A veces comparto con mis amistades que mi mujer y yo hablamos todas las mañanas, a la hora del desayuno. Yo trabajo en Málaga y ella en Córdoba, así que intentamos desayunar a la misma hora para llamarnos y ponernos al día. Diez minutos que saben a eternidad.

Ya hemos hablado la noche anterior, casi una hora, y nos enviamos emoticonos en cuanto nos despertamos, pero no importa. La llamada del desayuno es sagrada, porque nos gusta, nos reímos, y también nos desahogamos si es necesario.

Un día nublado puede ser motivo de conversación, o las últimas noticias de nuestros trabajos, los exámenes de nuestros hijos, el precio de los boquerones. Puede ser una tontería, pero detrás de esas llamadas hay un amor fijo discontinuo, como los contratos de los antiguos trabajadores de la hostelería, basado en la convivencia feliz y en la convicción de que una familia puede soportar casi cualquier contratiempo del destino, o como queramos llamarlo.

Cada cual es libre de elegir la vida que quiere, por supuesto. Aplaudo a quienes eligen la soledad, siempre que sea una decisión voluntaria, no maquillada.
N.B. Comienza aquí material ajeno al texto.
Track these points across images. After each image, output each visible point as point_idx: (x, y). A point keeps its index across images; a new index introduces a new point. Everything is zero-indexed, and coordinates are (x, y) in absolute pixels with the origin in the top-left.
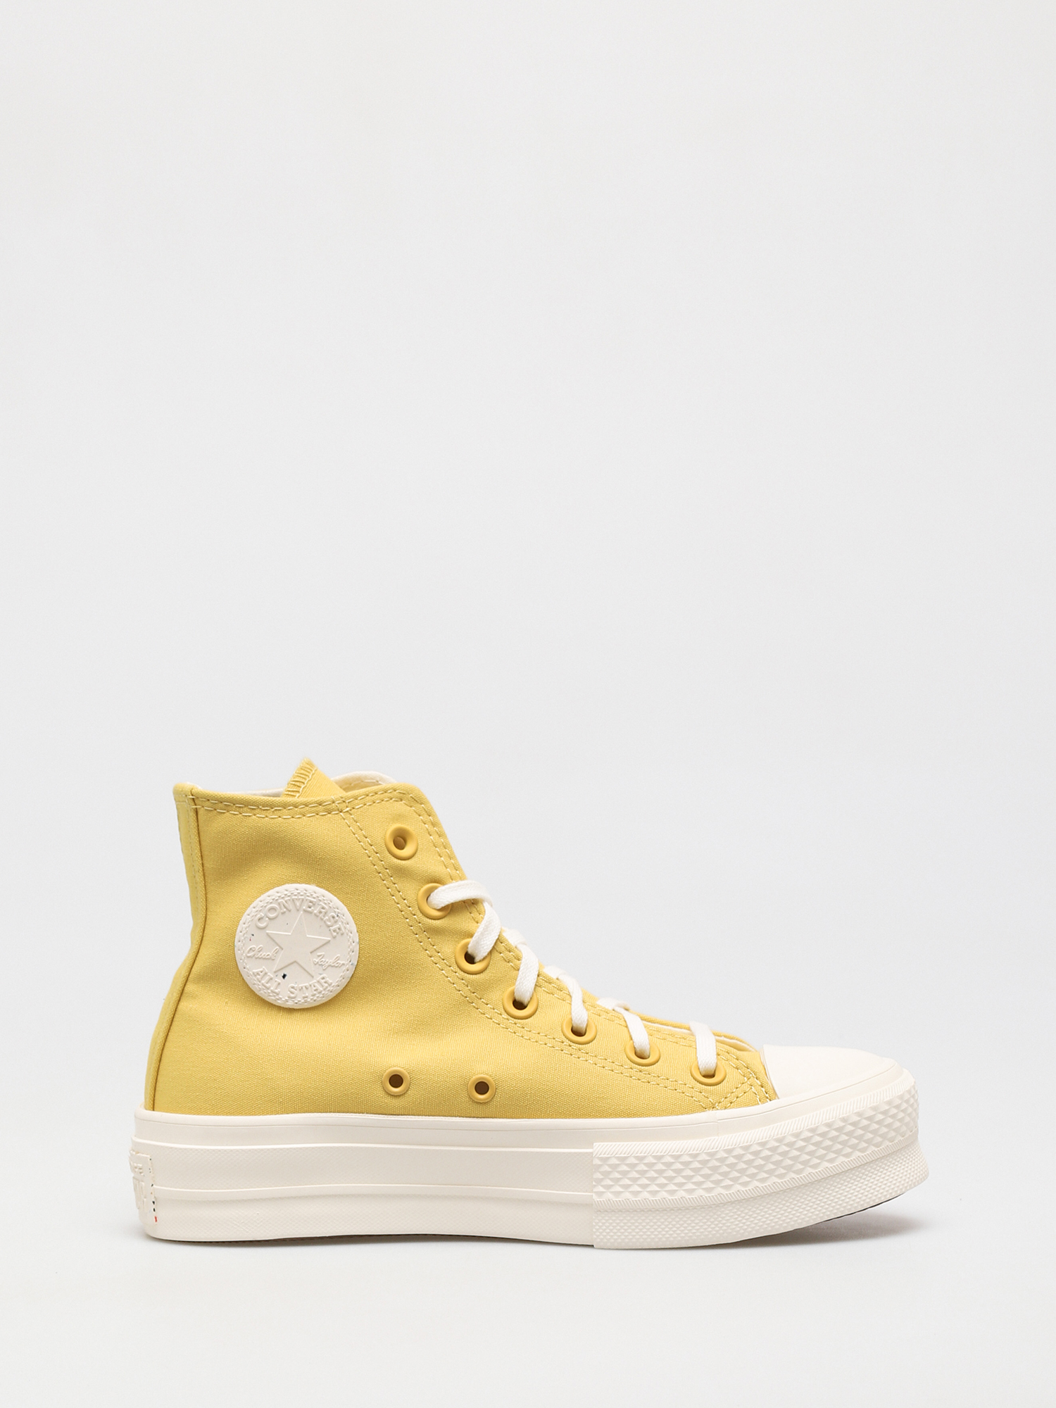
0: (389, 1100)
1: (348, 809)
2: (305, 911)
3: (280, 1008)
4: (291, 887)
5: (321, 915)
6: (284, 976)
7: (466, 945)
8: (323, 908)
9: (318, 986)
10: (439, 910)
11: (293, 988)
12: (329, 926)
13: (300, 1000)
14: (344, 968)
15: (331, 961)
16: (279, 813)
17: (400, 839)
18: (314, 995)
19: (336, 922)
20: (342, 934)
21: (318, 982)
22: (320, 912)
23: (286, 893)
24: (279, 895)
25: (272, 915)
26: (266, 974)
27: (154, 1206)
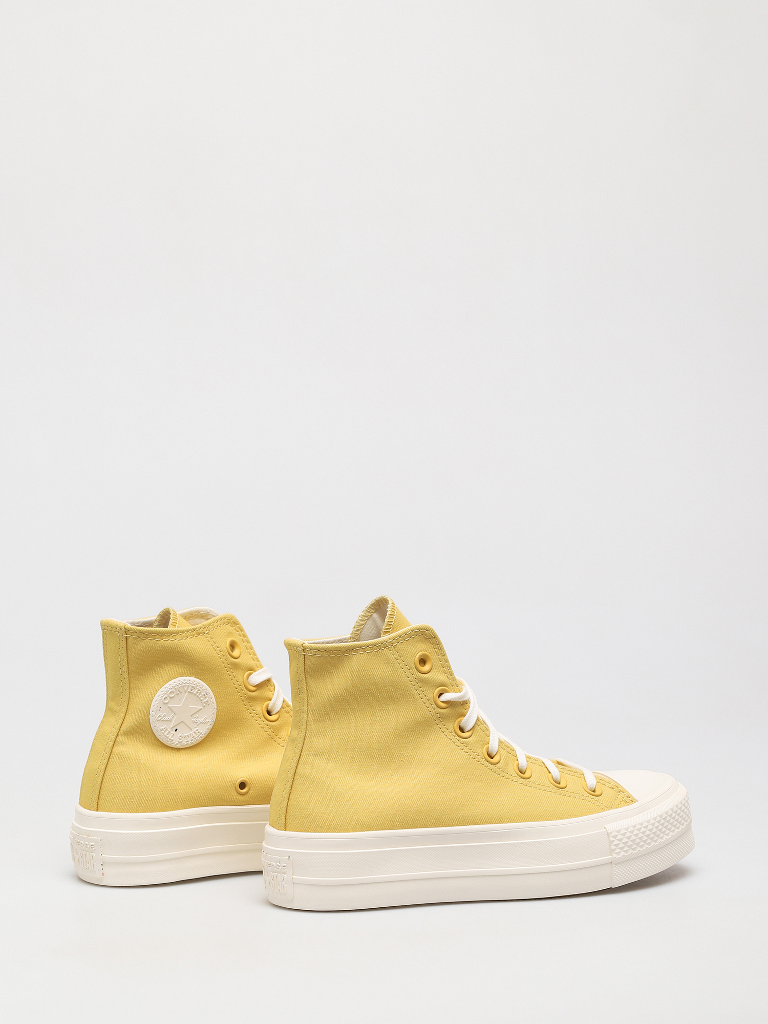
0: (239, 797)
1: (207, 632)
2: (189, 692)
3: (172, 748)
4: (182, 679)
5: (197, 694)
6: (176, 730)
7: (267, 706)
8: (199, 690)
9: (194, 735)
10: (255, 686)
11: (181, 736)
12: (202, 700)
13: (185, 743)
14: (209, 724)
15: (201, 720)
16: (175, 637)
17: (233, 646)
18: (192, 740)
19: (206, 698)
20: (209, 704)
21: (195, 732)
22: (197, 693)
23: (179, 682)
24: (176, 684)
25: (171, 696)
26: (167, 729)
27: (102, 867)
Solitud, que diría Andrés Ortega.

Pienso a veces en la mala imagen de la familia, como si fuese una institución a superar, y pienso en mi vida. Una familia feliz y estable ayuda mucho cuando uno crece y comienza a toparse con esa vida real tan cargada de alegrías como de desengaños.

Y a medida que se acerca esa edad de plata, como se llama ahora a la etapa que nos ha tocado vivir, sigo creyendo que la familia es ese andamio que lo soporta casi todo, esa inagotable mina que nos proporciona la sal de la vida, el secreto escondido de la felicidad (con permiso del jovencito Frankenstein).

Esa vida en comunidad con la persona a la que quieres y los hijos que has tenido está en el origen de este concepto sobrevenido de inteligencia familiar: la necesidad de pensar constantemente en otra persona que no eres tú.

Es la capacidad de ponerte en la cabeza de tu pareja, o de tus hijos, treinta o cuarenta años más jóvenes. Es la responsabilidad de cuidar a nuestras madres, sentir y comprender su fragilidad. Es la opción de analizar cualquier concepto de moda -ahora se habla mal de mi generación, los boomers- con esa mirada amplia que te da charlar en las comidas y en las cenas, conocer las opiniones de los más jóvenes y sus puntos de vista aún no contaminados por el paso y el peso del tiempo.

Es tener múltiples perspectivas porque las inquietudes y las dudas y los asombros se hablan en casa, sin morbo ni cotilleos, con el deseo de aclarar las cosas y dar pautas razonables por si llega una situación o un hecho similar.

Ahora que el periodismo vive de la polémica, declaro que no hay la más mínima intención provocadora en este artículo. Que nadie piense que es una invitación a, una apología o una crítica. Pero sí que creo que hay más moderación en entornos sinceros y felices que en otros ambientes, quizás demasiado egoístas y competitivos.

Y que quien rehúye la vida con mucha dificultad puede escribir un texto vivo. Leí hace unas semanas en Facebook, esa red maldita, un poema del cantautor Luis Ramiro, al que no conocía de nada, un poema que hablaba de esas personas que derrochan seguridad y afirman haber tomado siempre las decisiones correctas, que aseguran que no hay grietas en su pasado.

“Cuando encuentres a alguien así / no lo dudes: / o miente / o no ha sabido vivir en absoluto”. No creo que leer mucho nos haga mejores personas, pero sí estoy convencido de que vivir atento a los que nos rodean nos hace mucho más humanos. Y que se nota.